Write out all the data again, exactly.

- [Data for this exercise]:
◇ ◇ ◇ ◇ ◇

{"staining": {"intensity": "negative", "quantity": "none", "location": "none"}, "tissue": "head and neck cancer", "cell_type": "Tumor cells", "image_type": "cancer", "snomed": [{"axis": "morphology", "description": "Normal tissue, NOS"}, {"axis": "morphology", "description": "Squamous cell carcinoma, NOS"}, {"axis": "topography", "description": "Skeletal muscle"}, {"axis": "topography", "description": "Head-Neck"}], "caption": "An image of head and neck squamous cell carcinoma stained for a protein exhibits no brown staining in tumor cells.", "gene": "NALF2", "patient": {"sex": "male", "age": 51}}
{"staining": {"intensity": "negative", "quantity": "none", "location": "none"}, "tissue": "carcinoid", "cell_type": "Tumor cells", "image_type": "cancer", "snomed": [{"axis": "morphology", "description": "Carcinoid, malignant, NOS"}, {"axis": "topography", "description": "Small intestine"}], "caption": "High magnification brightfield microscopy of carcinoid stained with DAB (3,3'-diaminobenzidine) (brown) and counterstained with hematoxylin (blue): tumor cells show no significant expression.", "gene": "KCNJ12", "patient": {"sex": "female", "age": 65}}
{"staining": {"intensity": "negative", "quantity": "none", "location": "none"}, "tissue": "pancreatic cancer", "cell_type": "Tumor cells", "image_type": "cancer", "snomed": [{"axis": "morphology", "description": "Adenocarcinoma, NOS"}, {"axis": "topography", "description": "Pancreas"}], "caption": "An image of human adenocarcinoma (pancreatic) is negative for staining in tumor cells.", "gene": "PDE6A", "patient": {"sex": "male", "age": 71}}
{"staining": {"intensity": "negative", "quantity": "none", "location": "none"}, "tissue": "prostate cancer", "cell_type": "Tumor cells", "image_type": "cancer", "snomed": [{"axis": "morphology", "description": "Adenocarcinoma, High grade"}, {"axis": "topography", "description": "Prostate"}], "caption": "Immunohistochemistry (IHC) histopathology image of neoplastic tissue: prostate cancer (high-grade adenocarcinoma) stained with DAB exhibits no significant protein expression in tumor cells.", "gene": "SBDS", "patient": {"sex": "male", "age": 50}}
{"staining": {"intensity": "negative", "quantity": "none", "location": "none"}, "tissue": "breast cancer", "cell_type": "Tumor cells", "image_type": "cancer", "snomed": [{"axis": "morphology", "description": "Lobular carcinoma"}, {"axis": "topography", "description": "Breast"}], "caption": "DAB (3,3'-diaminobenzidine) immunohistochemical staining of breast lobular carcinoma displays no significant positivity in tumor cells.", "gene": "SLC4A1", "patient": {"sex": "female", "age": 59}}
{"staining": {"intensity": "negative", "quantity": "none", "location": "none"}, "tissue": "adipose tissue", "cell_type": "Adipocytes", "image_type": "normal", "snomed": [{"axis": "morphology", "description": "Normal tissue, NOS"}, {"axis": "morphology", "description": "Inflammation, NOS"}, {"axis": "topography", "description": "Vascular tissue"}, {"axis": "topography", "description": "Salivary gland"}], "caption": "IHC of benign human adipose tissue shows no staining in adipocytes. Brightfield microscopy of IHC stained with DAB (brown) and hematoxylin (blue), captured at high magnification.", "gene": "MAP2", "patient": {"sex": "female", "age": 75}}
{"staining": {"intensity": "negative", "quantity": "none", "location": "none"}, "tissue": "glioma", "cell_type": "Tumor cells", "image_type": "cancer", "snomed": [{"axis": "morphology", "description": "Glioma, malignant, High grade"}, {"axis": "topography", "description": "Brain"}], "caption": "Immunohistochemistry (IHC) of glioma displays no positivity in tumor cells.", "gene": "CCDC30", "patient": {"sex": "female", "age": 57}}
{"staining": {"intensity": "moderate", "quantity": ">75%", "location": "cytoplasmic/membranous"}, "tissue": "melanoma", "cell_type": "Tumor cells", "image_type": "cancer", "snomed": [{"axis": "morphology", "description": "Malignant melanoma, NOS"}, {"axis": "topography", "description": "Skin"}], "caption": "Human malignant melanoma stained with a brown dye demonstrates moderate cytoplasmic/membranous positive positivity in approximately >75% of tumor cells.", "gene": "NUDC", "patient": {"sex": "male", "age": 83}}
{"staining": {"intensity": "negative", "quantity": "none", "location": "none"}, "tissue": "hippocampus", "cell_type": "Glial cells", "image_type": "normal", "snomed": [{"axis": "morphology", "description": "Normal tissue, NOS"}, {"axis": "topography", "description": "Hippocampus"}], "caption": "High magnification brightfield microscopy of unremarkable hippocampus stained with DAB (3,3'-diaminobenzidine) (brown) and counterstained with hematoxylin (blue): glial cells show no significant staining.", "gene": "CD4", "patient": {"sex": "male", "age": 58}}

◇ ◇ ◇ ◇ ◇

- [Answer for the task]:
{"staining": {"intensity": "negative", "quantity": "none", "location": "none"}, "tissue": "head and neck cancer", "cell_type": "Tumor cells", "image_type": "cancer", "snomed": [{"axis": "morphology", "description": "Normal tissue, NOS"}, {"axis": "morphology", "description": "Squamous cell carcinoma, NOS"}, {"axis": "topography", "description": "Skeletal muscle"}, {"axis": "topography", "description": "Head-Neck"}], "caption": "An image of head and neck squamous cell carcinoma stained for a protein exhibits no brown staining in tumor cells.", "gene": "NALF2", "patient": {"sex": "male", "age": 51}}
{"staining": {"intensity": "negative", "quantity": "none", "location": "none"}, "tissue": "carcinoid", "cell_type": "Tumor cells", "image_type": "cancer", "snomed": [{"axis": "morphology", "description": "Carcinoid, malignant, NOS"}, {"axis": "topography", "description": "Small intestine"}], "caption": "High magnification brightfield microscopy of carcinoid stained with DAB (3,3'-diaminobenzidine) (brown) and counterstained with hematoxylin (blue): tumor cells show no significant expression.", "gene": "KCNJ12", "patient": {"sex": "female", "age": 65}}
{"staining": {"intensity": "negative", "quantity": "none", "location": "none"}, "tissue": "pancreatic cancer", "cell_type": "Tumor cells", "image_type": "cancer", "snomed": [{"axis": "morphology", "description": "Adenocarcinoma, NOS"}, {"axis": "topography", "description": "Pancreas"}], "caption": "An image of human adenocarcinoma (pancreatic) is negative for staining in tumor cells.", "gene": "PDE6A", "patient": {"sex": "male", "age": 71}}
{"staining": {"intensity": "negative", "quantity": "none", "location": "none"}, "tissue": "prostate cancer", "cell_type": "Tumor cells", "image_type": "cancer", "snomed": [{"axis": "morphology", "description": "Adenocarcinoma, High grade"}, {"axis": "topography", "description": "Prostate"}], "caption": "Immunohistochemistry (IHC) histopathology image of neoplastic tissue: prostate cancer (high-grade adenocarcinoma) stained with DAB exhibits no significant protein expression in tumor cells.", "gene": "SBDS", "patient": {"sex": "male", "age": 50}}
{"staining": {"intensity": "negative", "quantity": "none", "location": "none"}, "tissue": "breast cancer", "cell_type": "Tumor cells", "image_type": "cancer", "snomed": [{"axis": "morphology", "description": "Lobular carcinoma"}, {"axis": "topography", "description": "Breast"}], "caption": "DAB (3,3'-diaminobenzidine) immunohistochemical staining of breast lobular carcinoma displays no significant positivity in tumor cells.", "gene": "SLC4A1", "patient": {"sex": "female", "age": 59}}
{"staining": {"intensity": "negative", "quantity": "none", "location": "none"}, "tissue": "adipose tissue", "cell_type": "Adipocytes", "image_type": "normal", "snomed": [{"axis": "morphology", "description": "Normal tissue, NOS"}, {"axis": "morphology", "description": "Inflammation, NOS"}, {"axis": "topography", "description": "Vascular tissue"}, {"axis": "topography", "description": "Salivary gland"}], "caption": "IHC of benign human adipose tissue shows no staining in adipocytes. Brightfield microscopy of IHC stained with DAB (brown) and hematoxylin (blue), captured at high magnification.", "gene": "MAP2", "patient": {"sex": "female", "age": 75}}
{"staining": {"intensity": "negative", "quantity": "none", "location": "none"}, "tissue": "glioma", "cell_type": "Tumor cells", "image_type": "cancer", "snomed": [{"axis": "morphology", "description": "Glioma, malignant, High grade"}, {"axis": "topography", "description": "Brain"}], "caption": "Immunohistochemistry (IHC) of glioma displays no positivity in tumor cells.", "gene": "CCDC30", "patient": {"sex": "female", "age": 57}}
{"staining": {"intensity": "moderate", "quantity": ">75%", "location": "cytoplasmic/membranous"}, "tissue": "melanoma", "cell_type": "Tumor cells", "image_type": "cancer", "snomed": [{"axis": "morphology", "description": "Malignant melanoma, NOS"}, {"axis": "topography", "description": "Skin"}], "caption": "Human malignant melanoma stained with a brown dye demonstrates moderate cytoplasmic/membranous positive positivity in approximately >75% of tumor cells.", "gene": "NUDC", "patient": {"sex": "male", "age": 83}}
{"staining": {"intensity": "negative", "quantity": "none", "location": "none"}, "tissue": "hippocampus", "cell_type": "Glial cells", "image_type": "normal", "snomed": [{"axis": "morphology", "description": "Normal tissue, NOS"}, {"axis": "topography", "description": "Hippocampus"}], "caption": "High magnification brightfield microscopy of unremarkable hippocampus stained with DAB (3,3'-diaminobenzidine) (brown) and counterstained with hematoxylin (blue): glial cells show no significant staining.", "gene": "CD4", "patient": {"sex": "male", "age": 58}}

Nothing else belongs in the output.